Allergies and running codes

  1. 0
    Ok, so lately, I have been struggling with how to be prepared if I ever have to run a code on one of my patients. I do a good job with learning their history, and reporting changes during my shift. But, in a true code, how to you address a patient's allergies? Especially when they have a list a mile long! I feel like I'd be the thorn in everyones side since I'd be afraid to push meds that have been ordered, but not reviewed and cleared by pharmacy. To me, that's an extra safety step I'm skipping if I just pull it out and give it like I've seen others do. On the other side of things, maybe they are just that familiar with the drugs, while I still have to look up stuff with my scheduled med pass. How do you handle pushing meds with patient allergies?
  2. 13 Comments so far...

  3. 7
    If you're that worried about it, I would suggest taking a look at the code meds you might push during a code and cross-reference them with the patient's allergy list. If you find a match, make sure you know which med it is and if that med is called for in a code that you're participating in, make sure that the team knows the patient's allergic and be ready to suggest an alternative that's used for the same purpose and is available on the crash cart.

    More likely, you won't have to worry about allergies. If you get ROSC and the patient is allergic to something that was pushed, they'll probably treat for anaphylaxis at that point. I'd be much more worried about allergies while the patient still has a pulse than if the patient doesn't have a pulse.
    RunBabyRN, xoemmylouox, anon456, and 4 others like this.
  4. 14
    If they're dead, you can't make it worse.
    Luckyyou, silverbat, xoemmylouox, and 11 others like this.
  5. 6
    It's good to think safety first, but remember that patient safety is still a balance between risk and benefit.

    The most common code drug, epinephrine, is an endogenous chemical and isn't really possible to have a true allergy as it isn't complex enough to trigger an antibody/antigen response. There are various other drugs used which might carry a risk of reaction, but keep in mind how anaphylaxis is usually treated; with epinephrine, which you're likely giving anyway as part of the code. The other concern would be airway, and some form of airway protection is usually part of a code.

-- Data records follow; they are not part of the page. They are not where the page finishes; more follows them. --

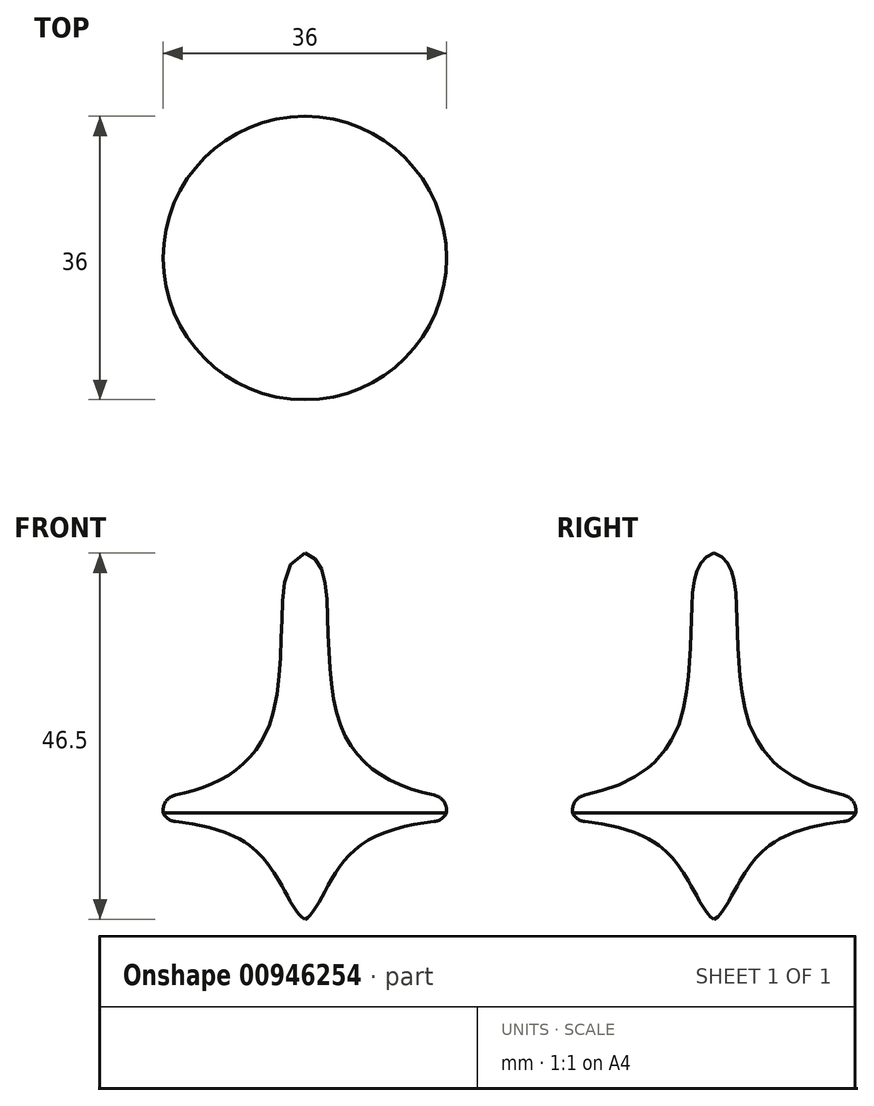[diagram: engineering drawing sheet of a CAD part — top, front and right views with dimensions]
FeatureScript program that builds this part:
annotation { "Feature Type Name" : "Feature", "Feature Type Description" : "" }
export const myFeature = defineFeature(function(context is Context, id is Id, definition is map)
    precondition{}
    {
        {
            var Q0;
            Q0=qCreatedBy(makeId("Front.planeOp"),FACE);
            var sketch = newSketch(context, id + "F0", { "sketchPlane" : qUnion([Q0])});
            skLineSegment(sketch, "E0", {"start": v(0, 0) * mm, "end": v(18, 0) * mm});
            skLineSegment(sketch, "E1", {"start": v(0, 0) * mm, "end": v(0, 33) * mm});
            skLineSegment(sketch, "E2", {"start": v(18, 0) * mm, "end": v(18, 2) * mm});
            skFitSpline(sketch, "E3", {"points": [v(18, 2) * mm, v(11.49, 3.85) * mm, v(7.24, 6.82) * mm, v(4.14, 12.29) * mm, v(2.92, 24.38) * mm, v(0, 33) * mm], "startDerivative": vector(-34, 4.8) * mm, "endDerivative": vector(-37.03, 8.77) * mm});
            skSolve(sketch);
        }
        {
            var Q0;
            Q0=makeQuery(id+"F0.imprint","IMPRINT",FACE,{"disambiguationData":[TD([[makeQuery(id+"F0.imprint","IMPRINT",EDGE,{"derivedFrom":sQuery(id+"F0.wireOp",EDGE,"E0")}),1.0]])]});
            var Q1;
            Q1=sQuery(id+"F0.wireOp",EDGE,"E1");
            revolve(context, id + "F1", {"surfaceOperationType" : NewSurfaceOperationType.NEW, "entities" : qUnion([Q0]), "axis" : qUnion([Q1]), "revolveType" : RevolveType.FULL});
        }
        {
            var Q0;
            Q0=qCreatedBy(makeId("Front.planeOp"),FACE);
            var sketch = newSketch(context, id + "F2", { "sketchPlane" : qUnion([Q0])});
            skLineSegment(sketch, "E4", {"start": v(0, 0) * mm, "end": v(18, 0) * mm});
            skLineSegment(sketch, "E5", {"start": v(18, 0) * mm, "end": v(18, -1) * mm});
            skLineSegment(sketch, "E6", {"start": v(0, 0) * mm, "end": v(0, -13.5) * mm});
            skFitSpline(sketch, "E7", {"points": [v(0, -13.5) * mm, v(1.2, -12.27) * mm, v(3.45, -8.37) * mm, v(7.93, -3.53) * mm, v(18, -1) * mm], "startDerivative": vector(7.45, 2) * mm, "endDerivative": vector(28.09, 0.97) * mm});
            skSolve(sketch);
        }
        {
            var Q0;
            Q0=makeQuery(id+"F2.imprint","IMPRINT",FACE,{"disambiguationData":[TD([[makeQuery(id+"F2.imprint","IMPRINT",EDGE,{"derivedFrom":sQuery(id+"F2.wireOp",EDGE,"E4")}),-1.0]])]});
            var Q1;
            Q1=sQuery(id+"F2.wireOp",EDGE,"E6");
            revolve(context, id + "F3", {"surfaceOperationType" : NewSurfaceOperationType.NEW, "entities" : qUnion([Q0]), "axis" : qUnion([Q1]), "revolveType" : RevolveType.FULL});
        }
        {
            var Q0;
            Q0=makeQuery(id+"F1.opRevolve","SWEPT_EDGE",EDGE,{"disambiguationData":[OSD([sQuery(id+"F0.wireOp",EDGE,"E2"),sQuery(id+"F0.wireOp",EDGE,"E3")])]});
            var Q1;
            Q1=makeQuery(id+"F3.opRevolve","SWEPT_EDGE",EDGE,{"disambiguationData":[OSD([sQuery(id+"F2.wireOp",EDGE,"E5"),sQuery(id+"F2.wireOp",EDGE,"E7")])]});
            fillet(context, id + "F4", {"entities" : qUnion([Q0, Q1]), "radius" : 2 * mm, "tangentPropagation" : true, "allowEdgeOverflow" : false});
        }
    });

    While I hear your concerns, it would seem very unlikely that the potential delay would be more beneficial than simply giving the drugs as indicated.
  6. 1
    It is very unusual a pt would be allergic to a code medication. I would be more mindful if they have a latex allergy, as if you have to place a Foley or central line there could be latex in the supplies.

    I have been part of a code where a pt went into cardiac arrest from sudden bleeding. We were giving 1 unit of blood every 5-10 min without regards to any possible transfusion reaction because at this point the risks vs benefits of running the blood slower wasn't worth it.
    sapphire18 likes this.
  7. 3
    I'm an ER nurse and I frequently don't even have a name on my codes, much less a history or list of allergies!! I agree with all the previous posts, you code a pt because they're dead,..give the meds!!
  8. 1
    Another thing to consider is that some (or in some cases many) of the medications that are listed as allergies are meds that patients encountered side effects with - and in some cases expected side effects.

    I had a patient once report an allergy to benadryl. When I asked what s/s she experienced after taking it, she reported it made her sleepy...

    I agree with the previous posters comments...
    usetimewisely likes this.
  9. 0
    Ok, thanks yal. Helps me quite a bit. I call myself mentally preparing for a code as the primary nurse. I think I'd feel better if I could do a mock code. Where I work, we don't do those. So, on to the next best thing, I use my imagination. Now that I've read these responses, my question seems a little silly now. But....it was answered! So thanks again!
  10. 0
    Quote from usetimewisely
    Ok, thanks yal. Helps me quite a bit. I call myself mentally preparing for a code as the primary nurse. I think I'd feel better if I could do a mock code. Where I work, we don't do those. So, on to the next best thing, I use my imagination. Now that I've read these responses, my question seems a little silly now. But....it was answered! So thanks again!
    Please don't consider your question silly at all, after all, you asked the question instead of simply wondering about it. Good for you!!!
  11. 0
    I worked in dentistry for many years before returning to nursing school. If I had the proverbial dollar for every person that told me "I have to have the 'novocaine' without the epinephrine b/c I'm allergic to it", I'd have no nursing school debt! My standard response was "you do know that your body is producing natural epinephrine as we speak, right?"

    Quote from MunoRN
    It's good to think safety first, but remember that patient safety is still a balance between risk and benefit.

    The most common code drug, epinephrine, is an endogenous chemical and isn't really possible to have a true allergy as it isn't complex enough to trigger an antibody/antigen response. There are various other drugs used which might carry a risk of reaction, but keep in mind how anaphylaxis is usually treated; with epinephrine, which you're likely giving anyway as part of the code. The other concern would be airway, and some form of airway protection is usually part of a code.

    While I hear your concerns, it would seem very unlikely that the potential delay would be more beneficial than simply giving the drugs as indicated.